**Written task:**
Across the records, count every line that includes "GROWTH" and give the number by itself.

**Listed entries:**
-- Opening Marker --

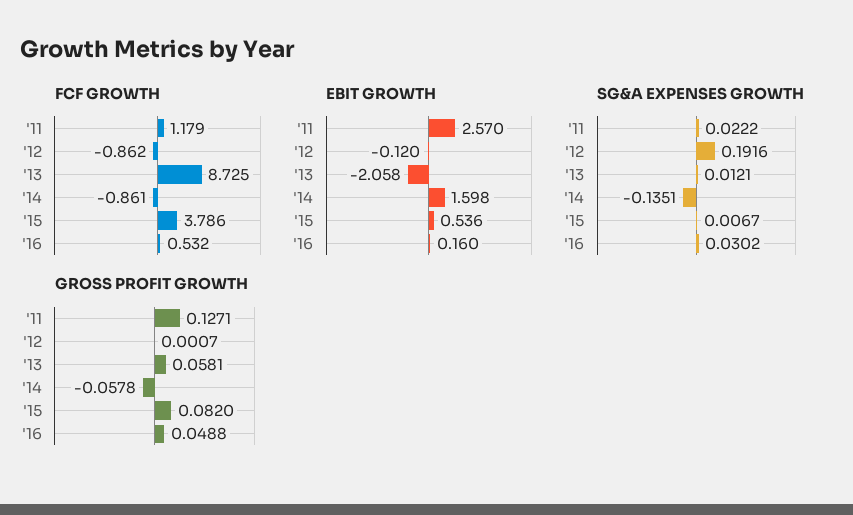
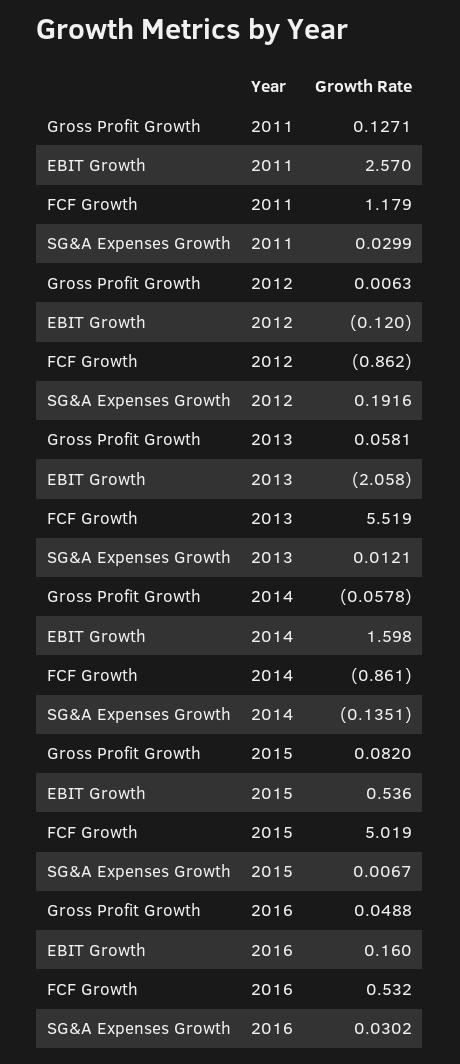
  {
    "FCF GROWTH": {
      "'11": 1.179,
      "'12": -0.862,
-     "'13": 8.725,
+     "'13": 5.519,
      "'14": -0.861,
-     "'15": 3.786,
+     "'15": 5.019,
      "'16": 0.532
    },
    "EBIT GROWTH": {
      "'11": 2.57,
      "'12": -0.12,
      "'13": -2.058,
      "'14": 1.598,
      "'15": 0.536,
      "'16": 0.16
    },
    "SG&A EXPENSES GROWTH": {
-     "'11": 0.0222,
+     "'11": 0.0299,
      "'12": 0.1916,
      "'13": 0.0121,
      "'14": -0.1351,
      "'15": 0.0067,
      "'16": 0.0302
    },
    "GROSS PROFIT GROWTH": {
      "'11": 0.1271,
-     "'12": 0.0007,
+     "'12": 0.0063,
      "'13": 0.0581,
      "'14": -0.0578,
      "'15": 0.082,
      "'16": 0.0488
    }
  }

-- Closing Marker --

**Result below:**
4